There are ways to tell if someone really is from the IRS or just a scam artist. For starters, the IRS never initiates contact with taxpayers by any means other than letters sent by mail. If the real IRS wants to contact you for some reason, they will not email, text, or call you, nor will they contact you via social media or leave you an unsolicited voicemail.

Another red flag is if the form the “IRS” has sent you doesn’t appear on the IRS website. If you’ve received a form in the mail that you’ve never heard of before, look it up on the IRS website.

IRS agents also have two forms of identification — a pocket commission and an HSPD-12 card. You can ask to see both and verify info on the HSPD-12 card by calling the IRS.

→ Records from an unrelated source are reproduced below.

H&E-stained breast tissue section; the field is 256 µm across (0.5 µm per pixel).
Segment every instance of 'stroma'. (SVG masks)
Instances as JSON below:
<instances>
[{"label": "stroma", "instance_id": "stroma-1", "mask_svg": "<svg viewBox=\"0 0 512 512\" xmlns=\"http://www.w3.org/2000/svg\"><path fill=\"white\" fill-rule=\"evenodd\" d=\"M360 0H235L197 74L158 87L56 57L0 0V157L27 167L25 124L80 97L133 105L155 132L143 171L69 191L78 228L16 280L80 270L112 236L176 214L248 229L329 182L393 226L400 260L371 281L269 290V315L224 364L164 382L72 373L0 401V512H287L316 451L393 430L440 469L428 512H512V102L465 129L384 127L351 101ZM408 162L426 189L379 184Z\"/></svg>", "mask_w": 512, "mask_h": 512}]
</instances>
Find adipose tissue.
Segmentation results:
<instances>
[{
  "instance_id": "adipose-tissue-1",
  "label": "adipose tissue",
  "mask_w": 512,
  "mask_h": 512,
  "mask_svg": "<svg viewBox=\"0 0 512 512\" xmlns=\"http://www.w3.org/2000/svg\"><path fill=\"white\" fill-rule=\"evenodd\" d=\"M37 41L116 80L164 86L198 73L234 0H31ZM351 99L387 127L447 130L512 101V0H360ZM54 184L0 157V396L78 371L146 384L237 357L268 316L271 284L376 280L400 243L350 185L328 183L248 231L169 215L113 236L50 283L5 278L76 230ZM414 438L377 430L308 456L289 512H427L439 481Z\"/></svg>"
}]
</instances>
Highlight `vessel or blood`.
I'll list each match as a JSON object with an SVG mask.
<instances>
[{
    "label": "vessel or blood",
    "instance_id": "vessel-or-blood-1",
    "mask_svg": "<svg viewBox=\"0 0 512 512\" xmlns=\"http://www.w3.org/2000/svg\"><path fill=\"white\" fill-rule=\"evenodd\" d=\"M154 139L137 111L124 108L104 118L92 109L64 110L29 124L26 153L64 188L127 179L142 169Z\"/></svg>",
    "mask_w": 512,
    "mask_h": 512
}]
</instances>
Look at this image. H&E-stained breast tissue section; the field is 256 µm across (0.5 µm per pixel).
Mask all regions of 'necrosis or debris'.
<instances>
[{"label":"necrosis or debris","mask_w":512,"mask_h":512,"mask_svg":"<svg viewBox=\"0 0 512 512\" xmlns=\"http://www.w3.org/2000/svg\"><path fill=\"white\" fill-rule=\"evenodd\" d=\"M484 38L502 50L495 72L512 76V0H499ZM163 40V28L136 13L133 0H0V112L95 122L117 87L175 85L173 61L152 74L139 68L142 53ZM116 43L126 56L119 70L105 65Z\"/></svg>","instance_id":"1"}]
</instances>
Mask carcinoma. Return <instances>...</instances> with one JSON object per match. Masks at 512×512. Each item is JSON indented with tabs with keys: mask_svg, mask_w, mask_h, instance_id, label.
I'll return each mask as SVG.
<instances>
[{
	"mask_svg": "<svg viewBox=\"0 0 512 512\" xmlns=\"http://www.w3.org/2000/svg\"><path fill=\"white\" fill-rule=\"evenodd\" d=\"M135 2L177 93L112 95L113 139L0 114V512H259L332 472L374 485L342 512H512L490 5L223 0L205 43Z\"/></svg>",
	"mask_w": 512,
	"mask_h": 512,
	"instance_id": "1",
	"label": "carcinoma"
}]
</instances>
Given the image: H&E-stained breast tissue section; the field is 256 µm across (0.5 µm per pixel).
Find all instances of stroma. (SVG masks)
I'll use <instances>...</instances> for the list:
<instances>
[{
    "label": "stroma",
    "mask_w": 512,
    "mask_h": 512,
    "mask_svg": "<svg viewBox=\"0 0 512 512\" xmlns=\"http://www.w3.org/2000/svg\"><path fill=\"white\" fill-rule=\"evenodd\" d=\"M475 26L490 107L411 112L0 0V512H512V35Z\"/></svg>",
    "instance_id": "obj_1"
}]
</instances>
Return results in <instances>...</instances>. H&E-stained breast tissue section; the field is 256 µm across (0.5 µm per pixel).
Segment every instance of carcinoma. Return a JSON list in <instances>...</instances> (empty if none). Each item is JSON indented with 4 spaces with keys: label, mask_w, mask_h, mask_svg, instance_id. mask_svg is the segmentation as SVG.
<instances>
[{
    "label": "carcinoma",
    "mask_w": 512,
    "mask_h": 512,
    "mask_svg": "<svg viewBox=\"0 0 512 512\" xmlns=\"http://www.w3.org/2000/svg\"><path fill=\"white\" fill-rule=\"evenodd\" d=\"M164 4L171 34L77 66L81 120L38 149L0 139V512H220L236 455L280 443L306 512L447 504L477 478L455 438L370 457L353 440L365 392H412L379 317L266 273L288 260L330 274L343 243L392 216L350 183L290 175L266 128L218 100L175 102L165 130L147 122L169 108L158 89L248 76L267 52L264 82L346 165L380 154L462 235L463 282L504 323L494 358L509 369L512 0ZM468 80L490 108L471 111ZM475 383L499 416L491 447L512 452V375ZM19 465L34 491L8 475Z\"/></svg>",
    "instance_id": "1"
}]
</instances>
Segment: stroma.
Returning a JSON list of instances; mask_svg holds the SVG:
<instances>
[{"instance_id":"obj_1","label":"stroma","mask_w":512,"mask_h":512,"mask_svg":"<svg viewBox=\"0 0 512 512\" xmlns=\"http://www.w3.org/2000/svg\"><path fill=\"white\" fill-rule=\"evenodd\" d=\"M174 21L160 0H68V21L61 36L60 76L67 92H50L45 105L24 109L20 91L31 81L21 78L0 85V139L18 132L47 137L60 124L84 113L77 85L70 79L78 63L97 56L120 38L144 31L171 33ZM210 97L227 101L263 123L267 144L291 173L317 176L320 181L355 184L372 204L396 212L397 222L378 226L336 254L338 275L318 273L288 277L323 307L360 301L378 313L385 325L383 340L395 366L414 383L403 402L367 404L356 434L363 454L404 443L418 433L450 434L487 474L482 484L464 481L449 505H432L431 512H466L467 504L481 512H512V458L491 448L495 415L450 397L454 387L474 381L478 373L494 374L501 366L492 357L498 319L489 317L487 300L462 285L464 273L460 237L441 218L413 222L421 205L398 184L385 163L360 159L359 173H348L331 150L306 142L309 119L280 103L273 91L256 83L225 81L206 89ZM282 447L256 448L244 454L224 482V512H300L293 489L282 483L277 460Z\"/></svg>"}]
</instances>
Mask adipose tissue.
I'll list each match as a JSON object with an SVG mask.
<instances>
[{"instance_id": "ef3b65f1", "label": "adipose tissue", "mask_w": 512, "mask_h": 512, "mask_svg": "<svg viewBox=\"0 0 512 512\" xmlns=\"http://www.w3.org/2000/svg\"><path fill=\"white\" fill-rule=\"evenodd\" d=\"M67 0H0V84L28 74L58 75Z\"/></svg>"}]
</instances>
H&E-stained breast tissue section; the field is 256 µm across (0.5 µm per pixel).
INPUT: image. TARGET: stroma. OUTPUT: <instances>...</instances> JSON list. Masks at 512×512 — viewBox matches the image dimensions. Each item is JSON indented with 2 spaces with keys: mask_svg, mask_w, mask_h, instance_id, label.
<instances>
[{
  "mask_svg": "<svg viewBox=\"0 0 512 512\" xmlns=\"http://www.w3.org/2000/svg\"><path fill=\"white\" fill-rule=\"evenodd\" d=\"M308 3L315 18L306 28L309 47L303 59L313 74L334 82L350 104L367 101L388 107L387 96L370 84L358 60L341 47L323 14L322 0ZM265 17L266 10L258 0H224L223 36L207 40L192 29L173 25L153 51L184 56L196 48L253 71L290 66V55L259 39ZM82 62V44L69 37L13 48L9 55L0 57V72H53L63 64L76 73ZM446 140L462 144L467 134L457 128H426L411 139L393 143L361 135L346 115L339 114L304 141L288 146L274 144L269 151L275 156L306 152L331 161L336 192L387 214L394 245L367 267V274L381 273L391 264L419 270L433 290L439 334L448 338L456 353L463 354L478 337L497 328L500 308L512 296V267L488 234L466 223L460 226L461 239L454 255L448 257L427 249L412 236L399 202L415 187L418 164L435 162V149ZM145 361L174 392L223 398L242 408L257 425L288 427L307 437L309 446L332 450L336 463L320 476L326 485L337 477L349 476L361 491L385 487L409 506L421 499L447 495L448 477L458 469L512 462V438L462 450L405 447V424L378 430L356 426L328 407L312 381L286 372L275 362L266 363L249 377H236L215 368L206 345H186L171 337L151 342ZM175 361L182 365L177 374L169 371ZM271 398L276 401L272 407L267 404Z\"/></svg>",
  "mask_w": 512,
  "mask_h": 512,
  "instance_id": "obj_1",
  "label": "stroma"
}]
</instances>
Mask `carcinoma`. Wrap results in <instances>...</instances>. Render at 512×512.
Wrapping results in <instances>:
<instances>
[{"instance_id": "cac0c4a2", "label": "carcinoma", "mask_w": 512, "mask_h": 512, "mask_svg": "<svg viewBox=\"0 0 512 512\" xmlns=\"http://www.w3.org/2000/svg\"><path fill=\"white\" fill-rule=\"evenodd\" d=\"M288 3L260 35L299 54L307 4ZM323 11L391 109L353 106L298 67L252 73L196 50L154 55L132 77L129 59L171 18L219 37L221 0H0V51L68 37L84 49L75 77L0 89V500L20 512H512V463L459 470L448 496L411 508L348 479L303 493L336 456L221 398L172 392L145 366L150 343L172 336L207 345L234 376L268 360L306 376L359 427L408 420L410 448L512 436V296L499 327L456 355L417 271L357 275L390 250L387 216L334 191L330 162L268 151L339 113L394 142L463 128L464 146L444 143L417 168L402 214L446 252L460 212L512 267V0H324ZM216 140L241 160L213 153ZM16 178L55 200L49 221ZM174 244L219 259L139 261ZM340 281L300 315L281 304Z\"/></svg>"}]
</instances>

The IRS will also never ask you to pay in gift cards, for a credit or debit card number over the phone, nor will they contact you out of the blue demanding money. The IRS also never threatens to arrest, deport, revoke driver’s licenses, or any other similar action against taxpayers who owe money. In fact, the IRS has certain rules to follow when dealing with taxpayers, called the Taxpayer Bill of Rights.

Avoiding IRS scams

It’s important to stay aware of the latest IRS scams so you can protect yourself if a fraudster ever targets you. Know what their typical tricks are, but also use reason and sound judgment. If something seems suspicious, don’t respond to it and check with the real IRS.